_What you need to do:_
Wherever the word "effects" occurs in the lines below, copy the whole line.

_Material to process:_

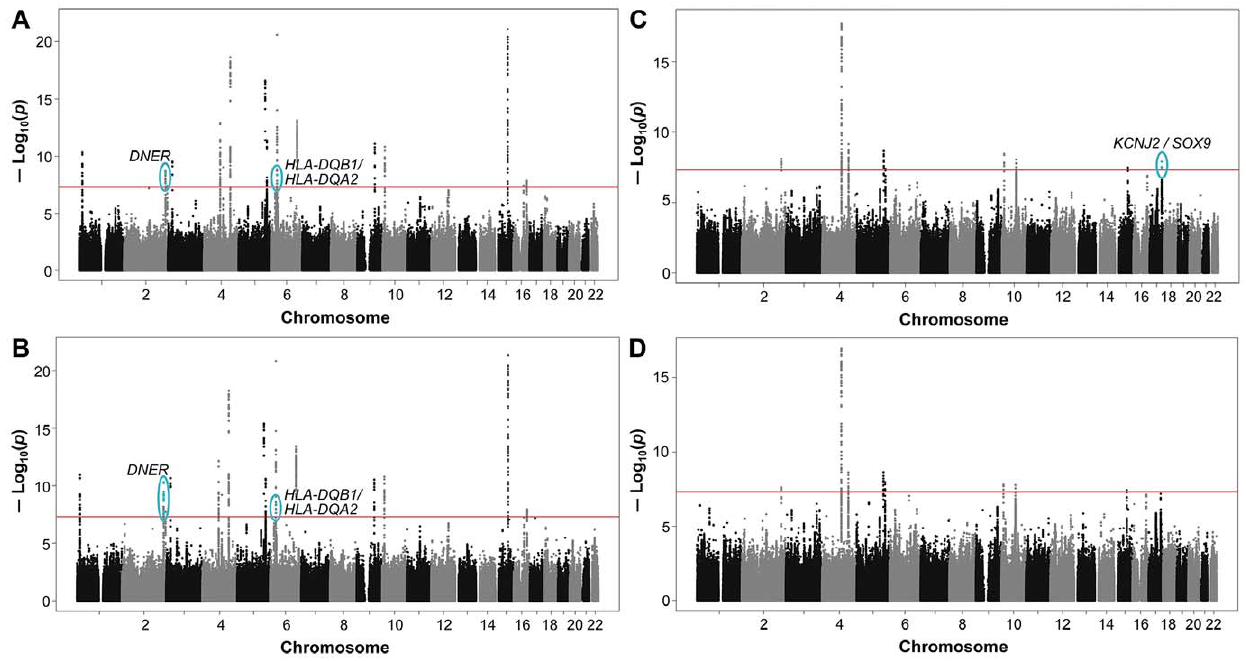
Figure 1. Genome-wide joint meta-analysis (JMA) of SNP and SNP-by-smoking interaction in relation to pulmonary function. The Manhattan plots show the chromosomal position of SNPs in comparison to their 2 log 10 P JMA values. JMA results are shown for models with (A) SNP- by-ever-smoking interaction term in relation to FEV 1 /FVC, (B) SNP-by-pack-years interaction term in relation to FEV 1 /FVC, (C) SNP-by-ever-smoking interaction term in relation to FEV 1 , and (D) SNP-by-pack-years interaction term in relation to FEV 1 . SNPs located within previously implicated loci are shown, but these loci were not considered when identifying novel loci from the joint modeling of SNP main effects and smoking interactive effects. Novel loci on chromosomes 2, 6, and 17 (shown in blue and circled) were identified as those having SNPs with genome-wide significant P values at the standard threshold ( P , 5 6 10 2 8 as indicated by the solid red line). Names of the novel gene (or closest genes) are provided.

...

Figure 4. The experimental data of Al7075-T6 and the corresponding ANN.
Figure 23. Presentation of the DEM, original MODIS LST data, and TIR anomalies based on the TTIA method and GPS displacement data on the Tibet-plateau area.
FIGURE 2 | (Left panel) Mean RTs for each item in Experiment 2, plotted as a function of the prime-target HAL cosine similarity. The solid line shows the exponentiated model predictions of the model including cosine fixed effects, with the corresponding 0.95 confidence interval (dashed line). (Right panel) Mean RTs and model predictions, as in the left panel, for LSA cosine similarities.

_Answer box:_
Figure 1. Genome-wide joint meta-analysis (JMA) of SNP and SNP-by-smoking interaction in relation to pulmonary function. The Manhattan plots show the chromosomal position of SNPs in comparison to their 2 log 10 P JMA values. JMA results are shown for models with (A) SNP- by-ever-smoking interaction term in relation to FEV 1 /FVC, (B) SNP-by-pack-years interaction term in relation to FEV 1 /FVC, (C) SNP-by-ever-smoking interaction term in relation to FEV 1 , and (D) SNP-by-pack-years interaction term in relation to FEV 1 . SNPs located within previously implicated loci are shown, but these loci were not considered when identifying novel loci from the joint modeling of SNP main effects and smoking interactive effects. Novel loci on chromosomes 2, 6, and 17 (shown in blue and circled) were identified as those having SNPs with genome-wide significant P values at the standard threshold ( P , 5 6 10 2 8 as indicated by the solid red line). Names of the novel gene (or closest genes) are provided.
FIGURE 2 | (Left panel) Mean RTs for each item in Experiment 2, plotted as a function of the prime-target HAL cosine similarity. The solid line shows the exponentiated model predictions of the model including cosine fixed effects, with the corresponding 0.95 confidence interval (dashed line). (Right panel) Mean RTs and model predictions, as in the left panel, for LSA cosine similarities.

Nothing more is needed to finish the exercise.